(Data provided)

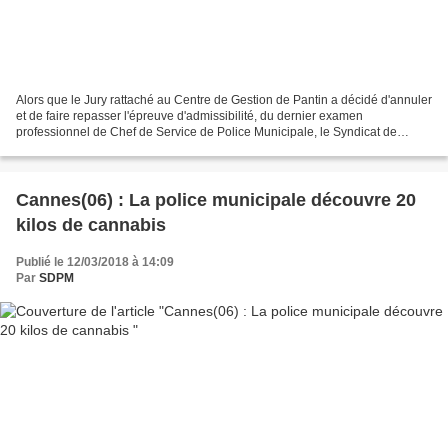
Alors que le Jury rattaché au Centre de Gestion de Pantin a décidé d'annuler
et de faire repasser l'épreuve d'admissibilité, du dernier examen
professionnel de Chef de Service de Police Municipale, le Syndicat de
Défense des Policiers Municipaux (SDPM)...
Cannes(06) : La police municipale découvre 20
kilos de cannabis
Publié le 12/03/2018 à 14:09
Par
SDPM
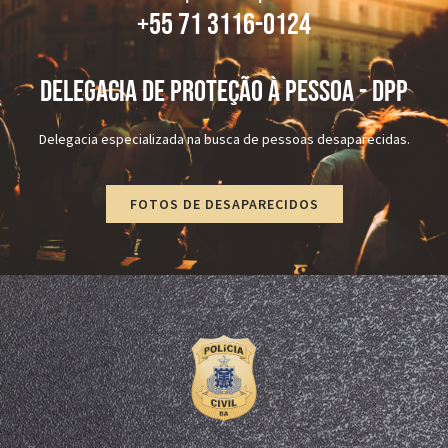
+55 71 3116-0124
DELEGACIA DE PROTEÇÃO À PESSOA - dPP
Delegacia especializada na busca de pessoas desaparecidas.
FOTOS DE DESAPARECIDOS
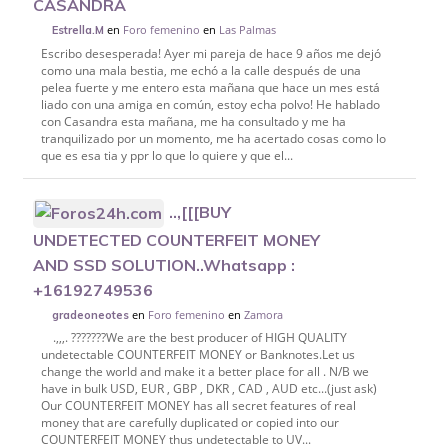
CASANDRA
en
Foro femenino
en
Las Palmas
Estrella.M
Escribo desesperada! Ayer mi pareja de hace 9 años me dejó
como una mala bestia, me echó a la calle después de una
pelea fuerte y me entero esta mañana que hace un mes está
liado con una amiga en común, estoy echa polvo! He hablado
con Casandra esta mañana, me ha consultado y me ha
tranquilizado por un momento, me ha acertado cosas como lo
que es esa tia y ppr lo que lo quiere y que el...
..,[[[BUY
UNDETECTED COUNTERFEIT MONEY
AND SSD SOLUTION..Whatsapp :
+16192749536
en
Foro femenino
en
Zamora
gradeoneotes
.,,,. ???????We are the best producer of HIGH QUALITY
undetectable COUNTERFEIT MONEY or Banknotes.Let us
change the world and make it a better place for all . N/B we
have in bulk USD, EUR , GBP , DKR , CAD , AUD etc...(just ask)
Our COUNTERFEIT MONEY has all secret features of real
money that are carefully duplicated or copied into our
COUNTERFEIT MONEY thus undetectable to UV...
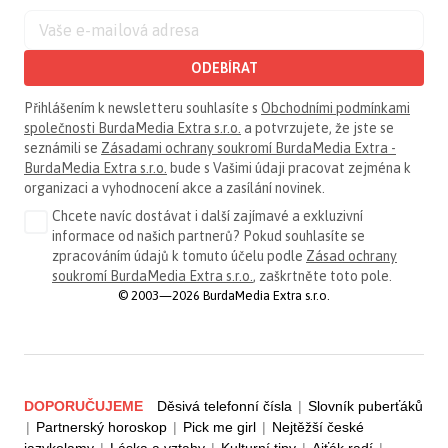
ODEBÍRAT
Přihlášením k newsletteru souhlasíte s
Obchodními podmínkami
společnosti BurdaMedia Extra s.r.o.
a potvrzujete, že jste se
seznámili se
Zásadami ochrany soukromí BurdaMedia Extra -
BurdaMedia Extra s.r.o.
bude s Vašimi údaji pracovat zejména k
organizaci a vyhodnocení akce a zasílání novinek.
Chcete navíc dostávat i další zajímavé a exkluzivní
informace od našich partnerů? Pokud souhlasíte se
zpracováním údajů k tomuto účelu podle
Zásad ochrany
soukromí BurdaMedia Extra s.r.o.
, zaškrtněte toto pole.
© 2003—2026 BurdaMedia Extra s.r.o.
DOPORUČUJEME
Děsivá telefonní čísla
|
Slovník puberťáků
|
Partnerský horoskop
|
Pick me girl
|
Nejtěžší české
jazykolamy
|
Láska a vztahy
|
Kulturní tipy
|
Ajťák radí
|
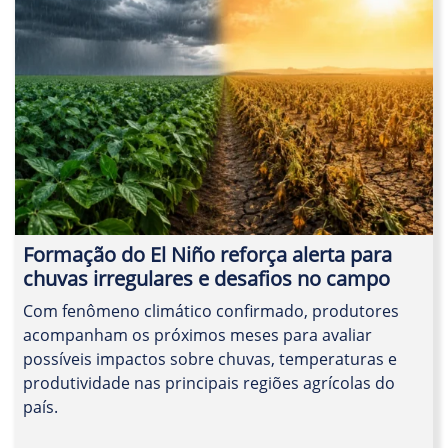
Formação do El Niño reforça alerta para
chuvas irregulares e desafios no campo
Com fenômeno climático confirmado, produtores
acompanham os próximos meses para avaliar
possíveis impactos sobre chuvas, temperaturas e
produtividade nas principais regiões agrícolas do
país.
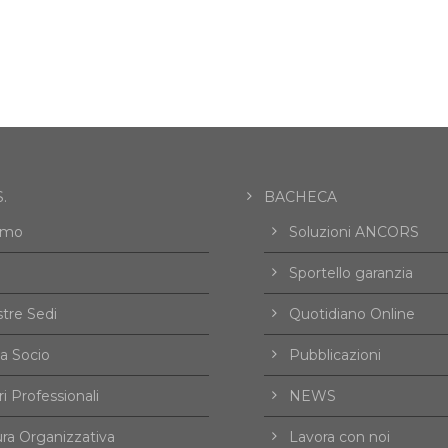
.
BACHECA
amo
Soluzioni ANCORS
Sportello garanzia
tre Sedi
Quotidiano Online
a Socio
Pubblicazioni
i Professionali
NEWS
ura Organizzativa
Lavora con noi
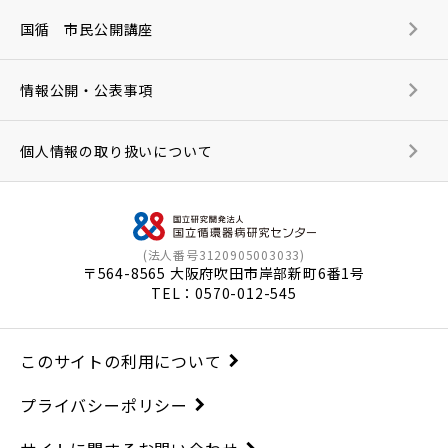
国循 市民公開講座
情報公開・公表事項
個人情報の取り扱いについて
(法人番号3120905003033)
〒564-8565 大阪府吹田市岸部新町6番1号
TEL：
0570-012-545
このサイトの利用について
プライバシーポリシー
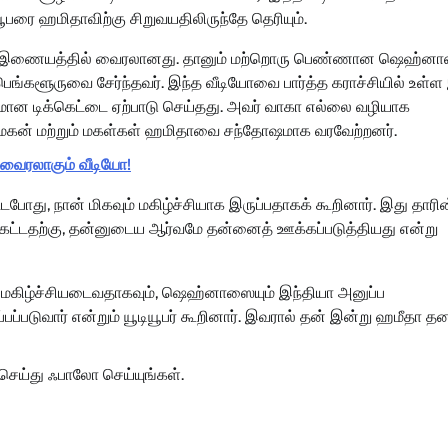
பரை ஹமிதாவிற்கு சிறுவயதிலிருந்தே தெரியும்.
 வீடியோ இணையத்தில் வைரலானது. தானும் மற்றொரு பெண்ணான ஷெஹ்னா
ெங்களூருவை சேர்ந்தவர். இந்த வீடியோவை பார்த்த கராச்சியில் உள்ள
விமான டிக்கெட்டை ஏற்பாடு செய்தது. அவர் வாகா எல்லை வழியாக
கள், மகன் மற்றும் மகள்கள் ஹமிதாவை சந்தோஷமாக வரவேற்றனர்.
. வைரலாகும் வீடியோ!
்டபோது, ​​நான் மிகவும் மகிழ்ச்சியாக இருப்பதாகக் கூறினார். இது தாரி
ு கேட்டதற்கு, தன்னுடைய ஆர்வமே தன்னைத் ஊக்கப்படுத்தியது என்று
் மகிழ்ச்சியடைவதாகவும், ஷெஹ்னாஸையும் இந்தியா அனுப்ப
ப்பப்படுவார் என்றும் யூடியூபர் கூறினார். இவரால் தன் இன்று ஹமீதா த
செய்து ஃபாலோ செய்யுங்கள்.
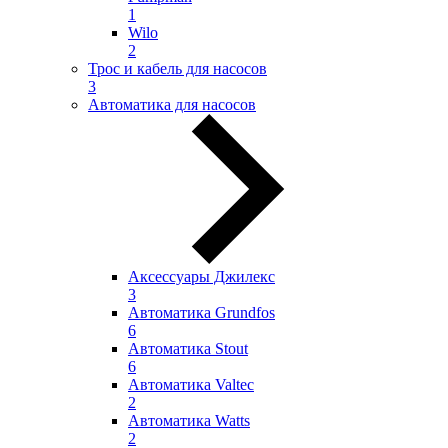
1
Wilo
2
Трос и кабель для насосов
3
Автоматика для насосов
Аксессуары Джилекс
3
Автоматика Grundfos
6
Автоматика Stout
6
Автоматика Valtec
2
Автоматика Watts
2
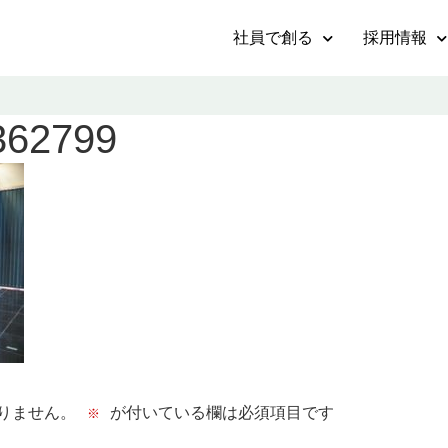
社員で創る
採用情報
362799
りません。
が付いている欄は必須項目です
※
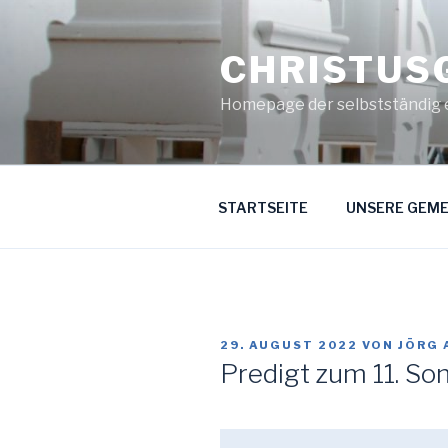
Zum
Inhalt
CHRISTUS
springen
Homepage der selbstständig 
STARTSEITE
UNSERE GEME
VERÖFFENTLICHT
29. AUGUST 2022
VON
JÖRG
AM
Predigt zum 11. Son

(End Data provided)

Without the pictures, set down every entry exactly.

Alors que le Jury rattaché au Centre de Gestion de Pantin a décidé d'annuler
et de faire repasser l'épreuve d'admissibilité, du dernier examen
professionnel de Chef de Service de Police Municipale, le Syndicat de
Défense des Policiers Municipaux (SDPM)...
Cannes(06) : La police municipale découvre 20
kilos de cannabis
Publié le 12/03/2018 à 14:09
Par
SDPM
+55 71 3116-0124
DELEGACIA DE PROTEÇÃO À PESSOA - dPP
Delegacia especializada na busca de pessoas desaparecidas.
FOTOS DE DESAPARECIDOS
CASANDRA
en
Foro femenino
en
Las Palmas
Estrella.M
Escribo desesperada! Ayer mi pareja de hace 9 años me dejó
como una mala bestia, me echó a la calle después de una
pelea fuerte y me entero esta mañana que hace un mes está
liado con una amiga en común, estoy echa polvo! He hablado
con Casandra esta mañana, me ha consultado y me ha
tranquilizado por un momento, me ha acertado cosas como lo
que es esa tia y ppr lo que lo quiere y que el...
..,[[[BUY
UNDETECTED COUNTERFEIT MONEY
AND SSD SOLUTION..Whatsapp :
+16192749536
en
Foro femenino
en
Zamora
gradeoneotes
.,,,. ???????We are the best producer of HIGH QUALITY
undetectable COUNTERFEIT MONEY or Banknotes.Let us
change the world and make it a better place for all . N/B we
have in bulk USD, EUR , GBP , DKR , CAD , AUD etc...(just ask)
Our COUNTERFEIT MONEY has all secret features of real
money that are carefully duplicated or copied into our
COUNTERFEIT MONEY thus undetectable to UV...
ODEBÍRAT
Přihlášením k newsletteru souhlasíte s
Obchodními podmínkami
společnosti BurdaMedia Extra s.r.o.
a potvrzujete, že jste se
seznámili se
Zásadami ochrany soukromí BurdaMedia Extra -
BurdaMedia Extra s.r.o.
bude s Vašimi údaji pracovat zejména k
organizaci a vyhodnocení akce a zasílání novinek.
Chcete navíc dostávat i další zajímavé a exkluzivní
informace od našich partnerů? Pokud souhlasíte se
zpracováním údajů k tomuto účelu podle
Zásad ochrany
soukromí BurdaMedia Extra s.r.o.
, zaškrtněte toto pole.
© 2003—2026 BurdaMedia Extra s.r.o.
DOPORUČUJEME
Děsivá telefonní čísla
|
Slovník puberťáků
|
Partnerský horoskop
|
Pick me girl
|
Nejtěžší české
jazykolamy
|
Láska a vztahy
|
Kulturní tipy
|
Ajťák radí
|
Formação do El Niño reforça alerta para
chuvas irregulares e desafios no campo
Com fenômeno climático confirmado, produtores
acompanham os próximos meses para avaliar
possíveis impactos sobre chuvas, temperaturas e
produtividade nas principais regiões agrícolas do
país.
.
BACHECA
amo
Soluzioni ANCORS
Sportello garanzia
tre Sedi
Quotidiano Online
a Socio
Pubblicazioni
i Professionali
NEWS
ura Organizzativa
Lavora con noi
国循 市民公開講座
情報公開・公表事項
個人情報の取り扱いについて
(法人番号3120905003033)
〒564-8565 大阪府吹田市岸部新町6番1号
TEL：
0570-012-545
このサイトの利用について
プライバシーポリシー
பரை ஹமிதாவிற்கு சிறுவயதிலிருந்தே தெரியும்.
 வீடியோ இணையத்தில் வைரலானது. தானும் மற்றொரு பெண்ணான ஷெஹ்னா
ெங்களூருவை சேர்ந்தவர். இந்த வீடியோவை பார்த்த கராச்சியில் உள்ள
விமான டிக்கெட்டை ஏற்பாடு செய்தது. அவர் வாகா எல்லை வழியாக
கள், மகன் மற்றும் மகள்கள் ஹமிதாவை சந்தோஷமாக வரவேற்றனர்.
. வைரலாகும் வீடியோ!
்டபோது, ​​நான் மிகவும் மகிழ்ச்சியாக இருப்பதாகக் கூறினார். இது தாரி
ு கேட்டதற்கு, தன்னுடைய ஆர்வமே தன்னைத் ஊக்கப்படுத்தியது என்று
் மகிழ்ச்சியடைவதாகவும், ஷெஹ்னாஸையும் இந்தியா அனுப்ப
ப்பப்படுவார் என்றும் யூடியூபர் கூறினார். இவரால் தன் இன்று ஹமீதா த
செய்து ஃபாலோ செய்யுங்கள்.
1
Wilo
2
Трос и кабель для насосов
3
Автоматика для насосов
Аксессуары Джилекс
3
Автоматика Grundfos
6
Автоматика Stout
6
Автоматика Valtec
2
Автоматика Watts
2
社員で創る
採用情報
362799
りません。
が付いている欄は必須項目です
※
Zum
Inhalt
CHRISTUS
springen
Homepage der selbstständig 
STARTSEITE
UNSERE GEME
VERÖFFENTLICHT
29. AUGUST 2022
VON
JÖRG
AM
Predigt zum 11. Son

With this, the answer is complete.